When you write out the listing, keep each word exactly as it stands but include none of its images.
---
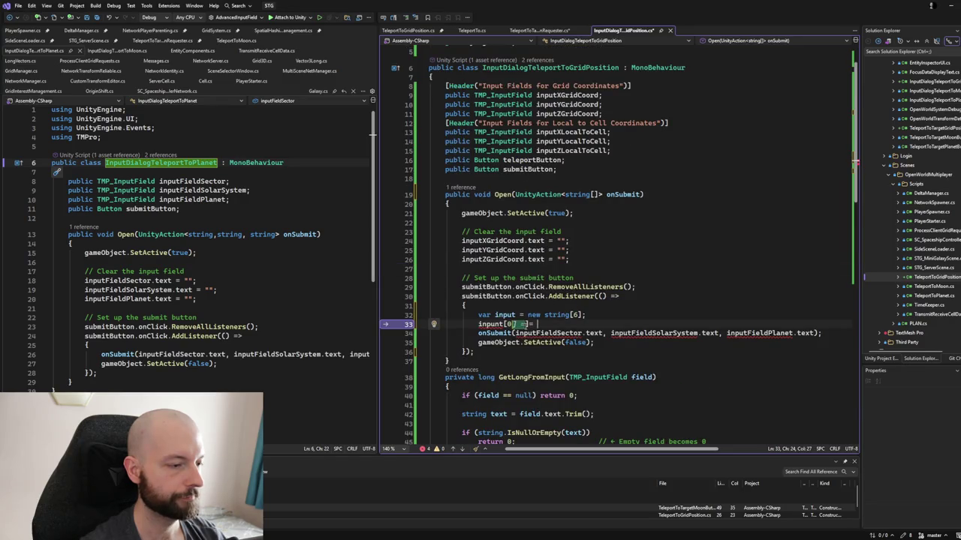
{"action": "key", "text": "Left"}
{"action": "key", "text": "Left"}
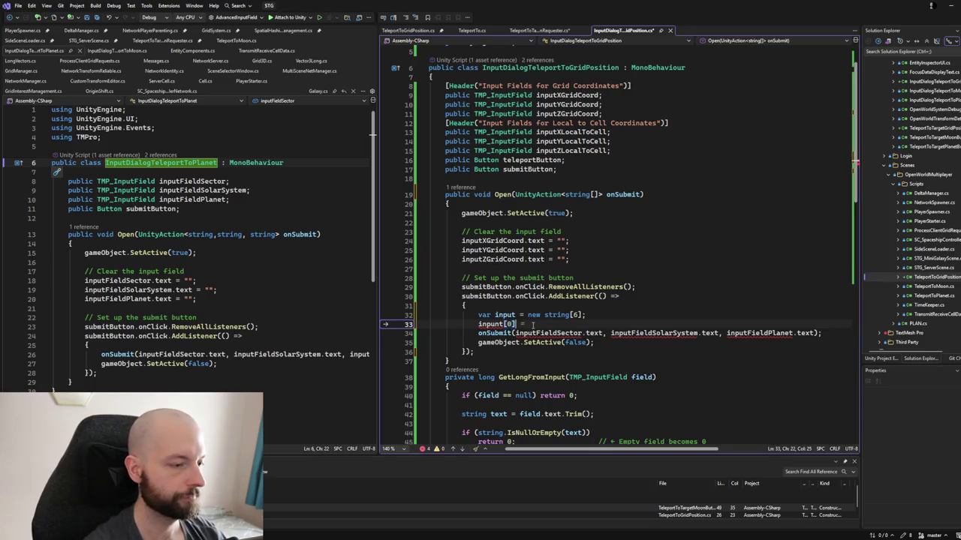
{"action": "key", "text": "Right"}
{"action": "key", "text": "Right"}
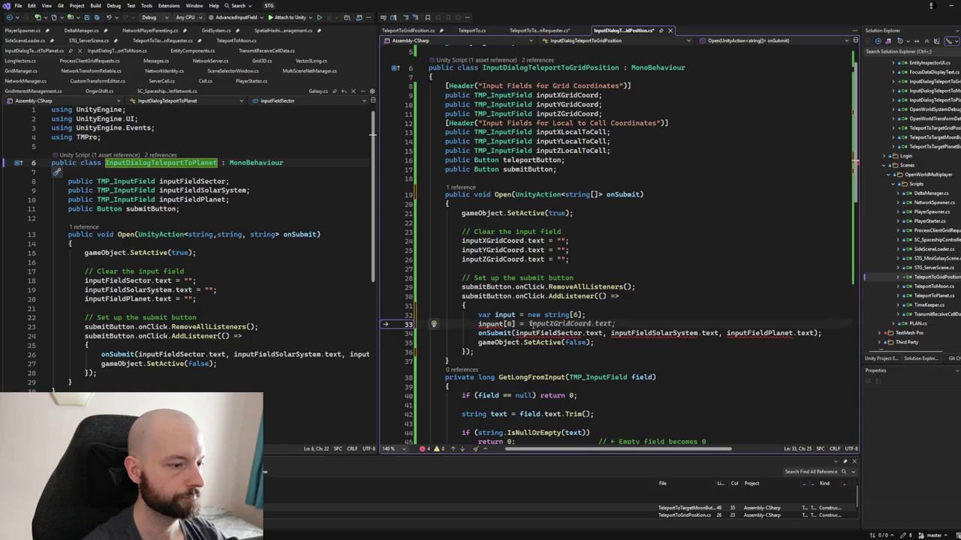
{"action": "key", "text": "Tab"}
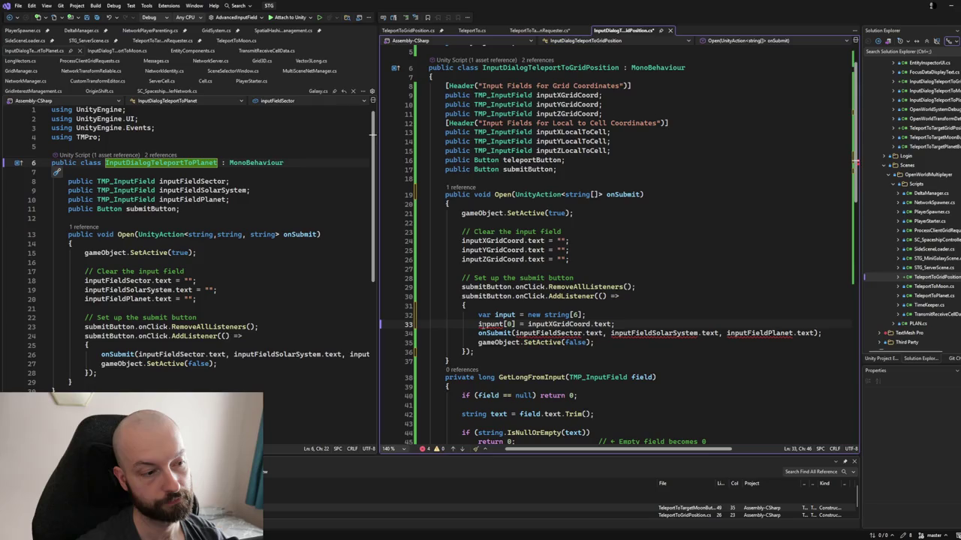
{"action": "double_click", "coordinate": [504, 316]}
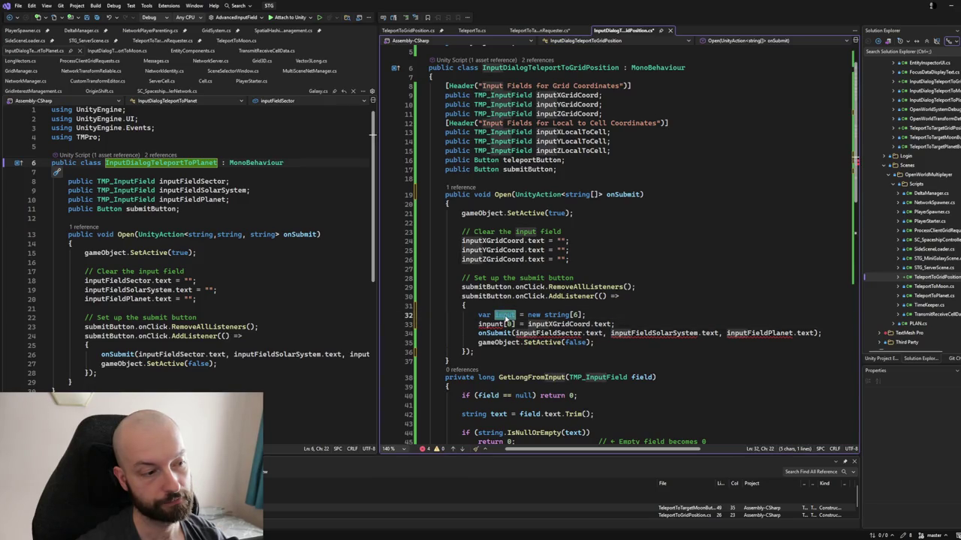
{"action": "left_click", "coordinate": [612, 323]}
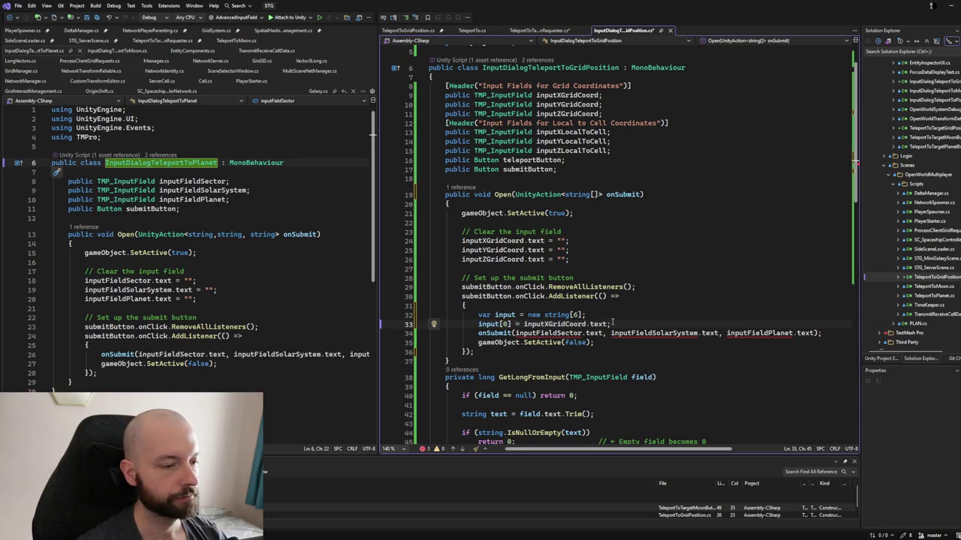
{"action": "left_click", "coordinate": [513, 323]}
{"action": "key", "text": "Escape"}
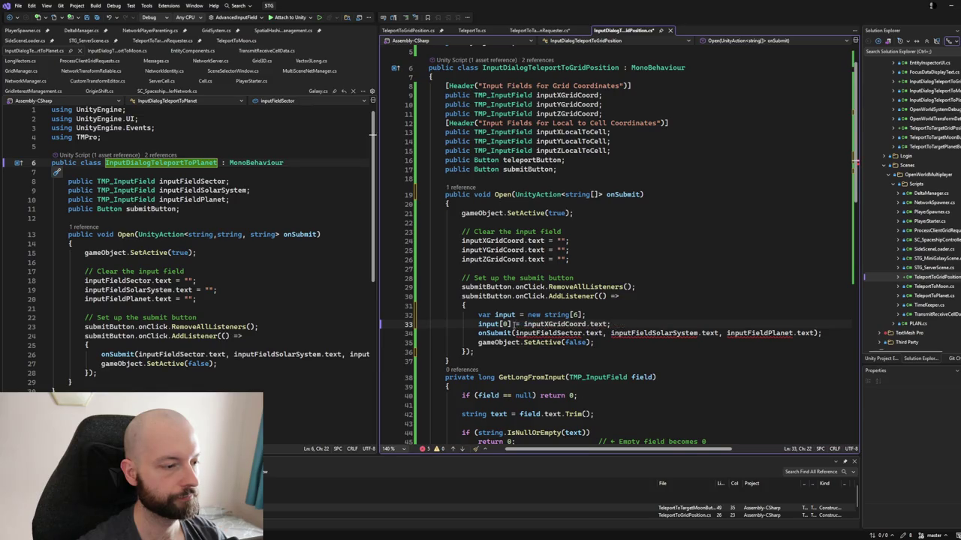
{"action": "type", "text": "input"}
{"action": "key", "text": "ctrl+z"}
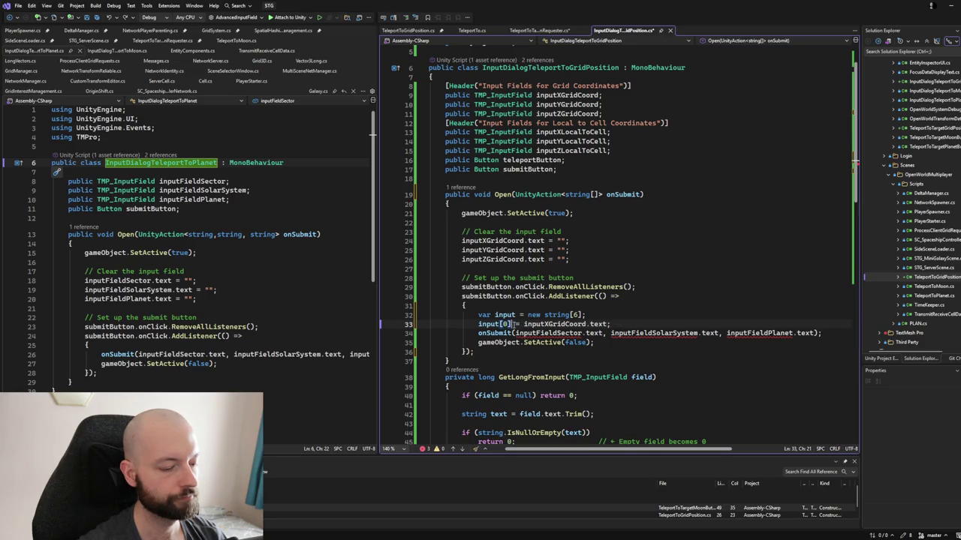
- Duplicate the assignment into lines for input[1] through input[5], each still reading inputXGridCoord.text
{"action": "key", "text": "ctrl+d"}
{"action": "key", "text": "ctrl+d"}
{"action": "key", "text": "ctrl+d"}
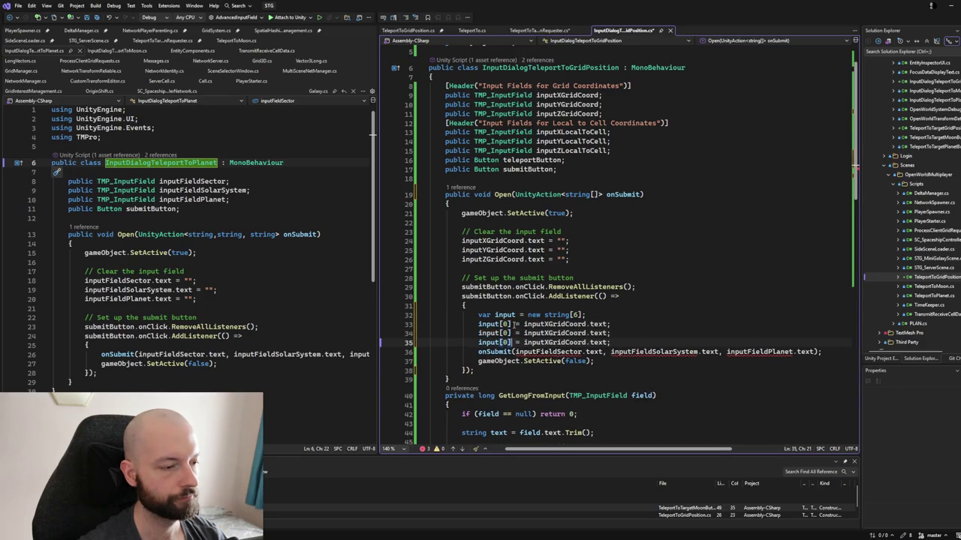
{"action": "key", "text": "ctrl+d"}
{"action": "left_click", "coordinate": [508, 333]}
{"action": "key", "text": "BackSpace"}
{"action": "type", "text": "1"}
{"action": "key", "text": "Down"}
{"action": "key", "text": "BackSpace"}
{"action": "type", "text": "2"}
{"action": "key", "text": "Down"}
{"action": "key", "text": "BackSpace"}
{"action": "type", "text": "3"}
---
### COMPLETED EXERCISE
{"action": "key", "text": "Left"}
{"action": "key", "text": "Left"}
{"action": "key", "text": "Right"}
{"action": "key", "text": "Right"}
{"action": "key", "text": "Tab"}
{"action": "double_click", "coordinate": [504, 316]}
{"action": "left_click", "coordinate": [612, 323]}
{"action": "left_click", "coordinate": [513, 323]}
{"action": "key", "text": "Escape"}
{"action": "type", "text": "input"}
{"action": "key", "text": "ctrl+z"}
- Duplicate the assignment into lines for input[1] through input[5], each still reading inputXGridCoord.text
{"action": "key", "text": "ctrl+d"}
{"action": "key", "text": "ctrl+d"}
{"action": "key", "text": "ctrl+d"}
{"action": "key", "text": "ctrl+d"}
{"action": "left_click", "coordinate": [508, 333]}
{"action": "key", "text": "BackSpace"}
{"action": "type", "text": "1"}
{"action": "key", "text": "Down"}
{"action": "key", "text": "BackSpace"}
{"action": "type", "text": "2"}
{"action": "key", "text": "Down"}
{"action": "key", "text": "BackSpace"}
{"action": "type", "text": "3"}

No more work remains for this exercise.